When Earning More, Means Having Less
The Cliff Effect
What is the Cliff Effect?
The Cliff Effect happens when people who receive assistance, like help with childcare, healthcare through Medicaid, or food assistance, increase their income through hard work, perhaps by getting a raise at their job. While it might seem like a step forward, this increase in earnings can unfortunately make them ineligible for these crucial benefits.
Instead of gradually reducing support as income grows, these programs often cut off benefits abruptly, leaving individuals and families in a difficult position where they are no better off, or sometimes even worse off, than they were before increasing their income. It’s like reaching a financial “cliff” where progress is suddenly halted, making it challenging to achieve true financial independence.
When Working Hard Doesn't Work.
The Cliff Effect occurs when a slight income increase abruptly cuts essential benefits like childcare or food assistance, often leaving individuals worse off than before.
Meet Tammy.
The image on this page shows the story of Tammy and what happened to her because of the Cliff Effect.

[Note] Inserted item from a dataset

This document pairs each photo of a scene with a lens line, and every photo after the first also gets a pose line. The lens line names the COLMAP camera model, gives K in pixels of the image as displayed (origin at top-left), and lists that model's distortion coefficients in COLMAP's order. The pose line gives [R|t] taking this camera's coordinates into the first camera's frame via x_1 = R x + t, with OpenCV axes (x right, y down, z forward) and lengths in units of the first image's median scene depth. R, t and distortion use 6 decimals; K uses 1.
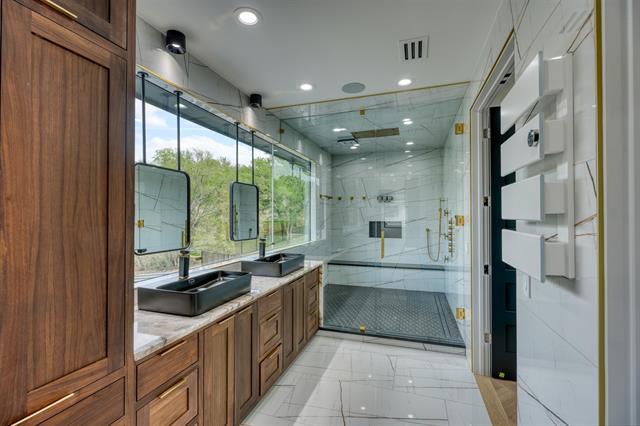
lens RADIAL K [[284.6, 0, 321.2], [0, 284.6, 211.0], [0, 0, 1]] dist [-0.000791, -0.000145]
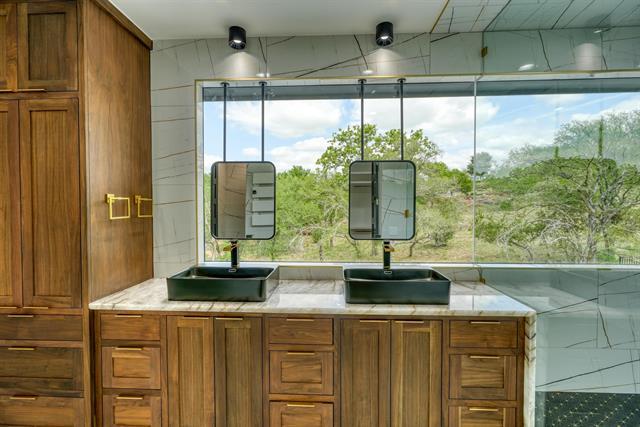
lens RADIAL K [[284.6, 0, 321.2], [0, 284.6, 211.5], [0, 0, 1]] dist [-0.000791, -0.000145]
pose [[0.267373, 0.016173, -0.963457, 0.601054], [0.019625, 0.999560, 0.022226, 0.020167], [0.963393, -0.024850, 0.266938, 1.037073]]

Tammy had a better job and was making more money, but was worse off financially?
Yes. Unfortunately, when Tammy worked hard and received her raises, she lost her other resources and was worse off financially.
Where is Tammy now?
Tammy continued working hard because she was motivated and wanted to succeed in her career. Unfortunately, as she kept accepting raises, her resources and benefits continued to drop. This happened until Tammy made $20 per hour.